Just thought I'd share some photos of this years good muzzy season I got my wife on a 4 point and we spotted him in his bed then we sat there for 3 hours tell he stood up at 140 yards and she dumped him then the next day I took my dad out and he dumped a nice 4 point with a lot of mass and trash at the bases!


----------



## Buckfinder (May 23, 2009)

Nice bucks!!


----------



## hunting777 (May 3, 2009)

Wow, nice deer. congrats and welcome to the forum.


----------



## Tl23life21 (Sep 29, 2015)

Thank you guys yeah finally been a long time lurker!!! Finally apart of the site


----------



## 35whelen (Jul 3, 2012)

Wow! Awesome bucks. Congrats


----------



## willfish4food (Jul 14, 2009)

Sweet bucks! Love the huge eye guards on your dad's and the double on your wife's. Congratulations and good job getting them on those awesome animals!


----------



## Tl23life21 (Sep 29, 2015)

Thank you guys and yeah I like them double eye guards to! It was also her first muzzleloader buck! My dads has bunch of stuff going on at the bases to that the pictures don't do justice


----------



## ridgetop (Sep 13, 2007)

You guys did great. Our party should have had a picture like that but luck just wasn't with us this time.


----------



## Tl23life21 (Sep 29, 2015)

Thank you ridge top it was sure fun to see how happy my wife and my dad were and I got to spend it with both of them!


----------



## Bo0YaA (Sep 29, 2008)

Wow very cool, congrats!!


----------



## mjensen1313 (Jul 29, 2015)

Congrats on a successful hunt!


----------



## neverdrawn (Jan 3, 2009)

The picture with what I'm guessing is your little girl setting on the buck should be the snapshot of the week!
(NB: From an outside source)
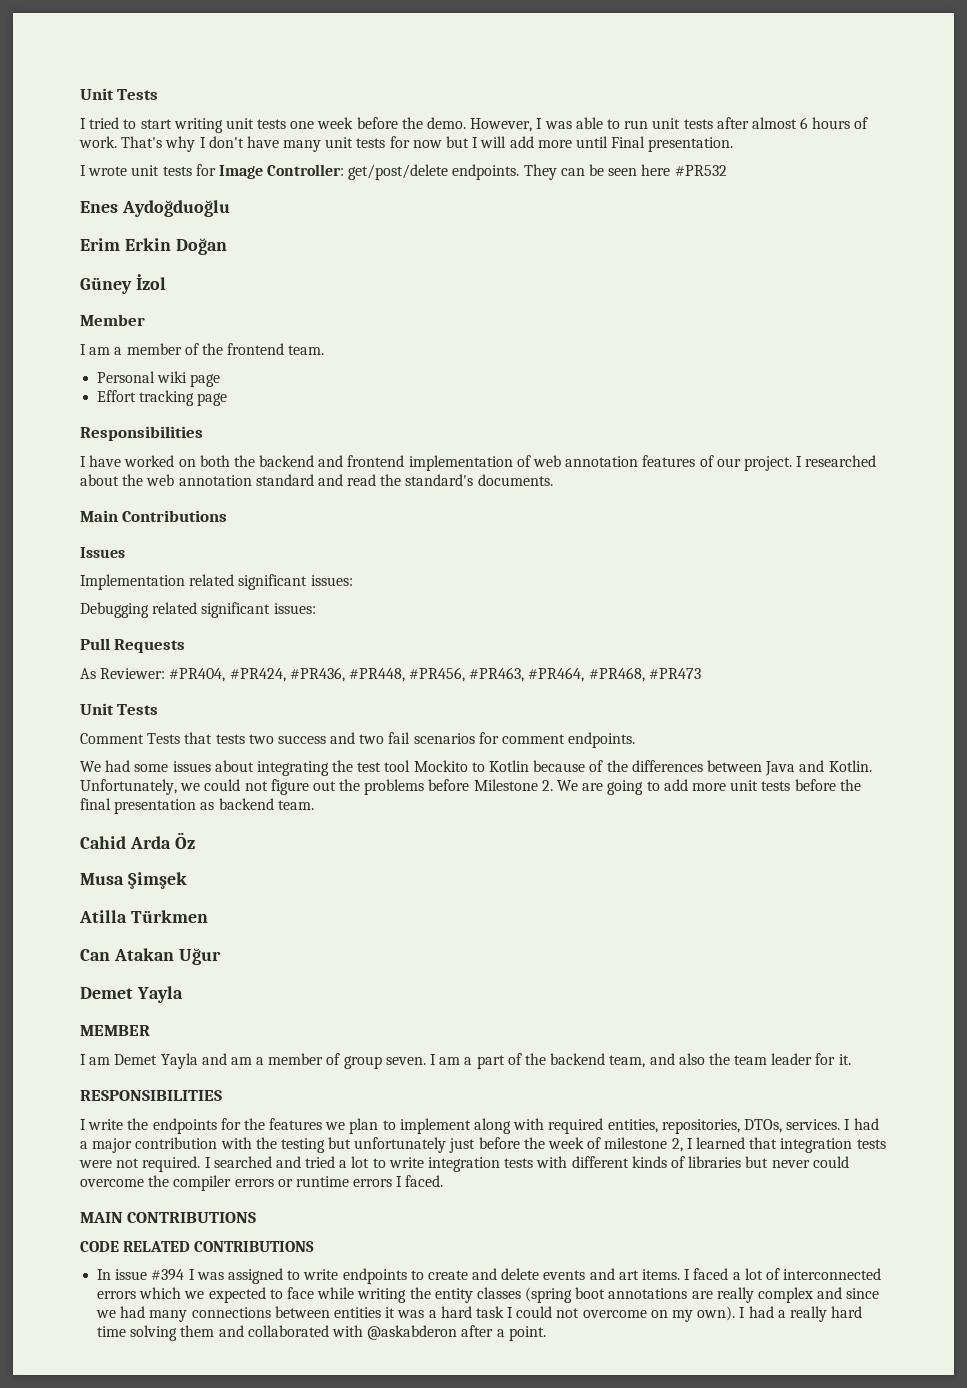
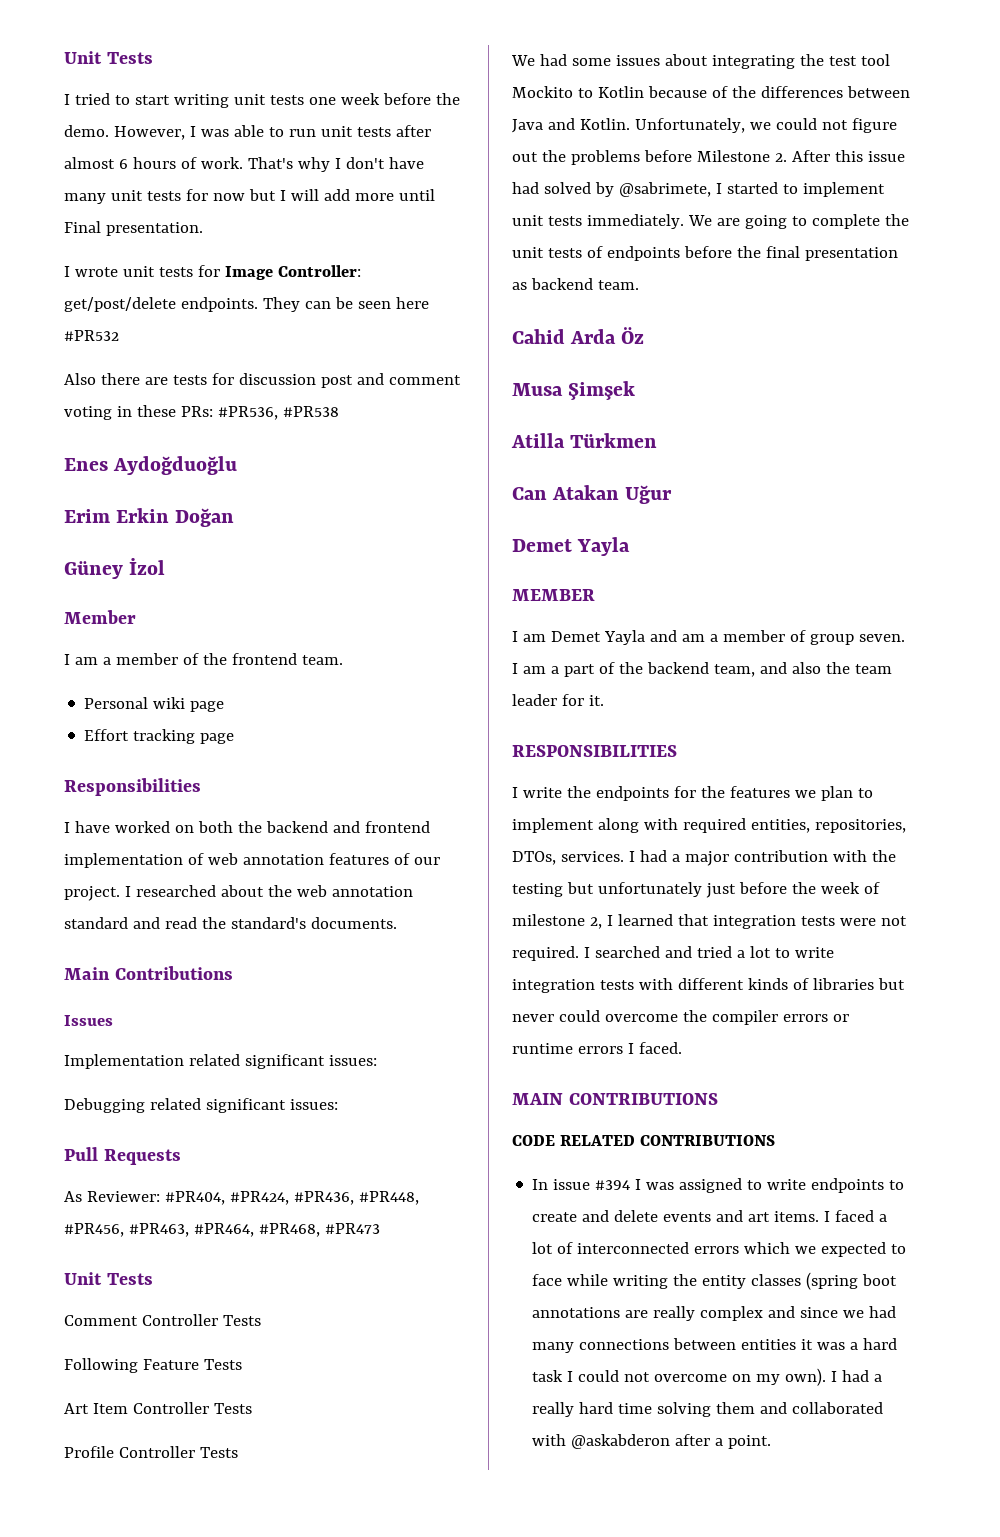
(727, 170) none -> [64,373,461,388] [64,405,339,420] // Also there are tests for discussion post and comment voting in these PRs: #PR536, #PR538
[147,732,636,748] Tests that tests two success and two fail scenarios for comment endpoints. -> [141,1314,261,1326] [64,1358,242,1373] [64,1402,252,1414] [64,1446,238,1458] Controller Tests // Following Feature Tests // Art Item Controller Tests // Profile Controller Tests
[557,779,791,795] We are going to add more unit tests -> [791,150,905,162] [512,182,885,197] [512,214,909,229] [512,246,680,261] After this issue had solved by @sabrimete, I started to implement unit tests immediately. We are going to complete the unit tests of endpoints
Great job on both bucks.


----------



## Tl23life21 (Sep 29, 2015)

Neverdrawn yes that is my 14 month old daughter she loves deer and when I was packing her deer out I had my mom and dad run my daughter so she could be there when we got it to the truck and we took family pics she loved it  thank you they are at the taxidermist right now my dads the picture don't do justice his bases are so narly!!!!


----------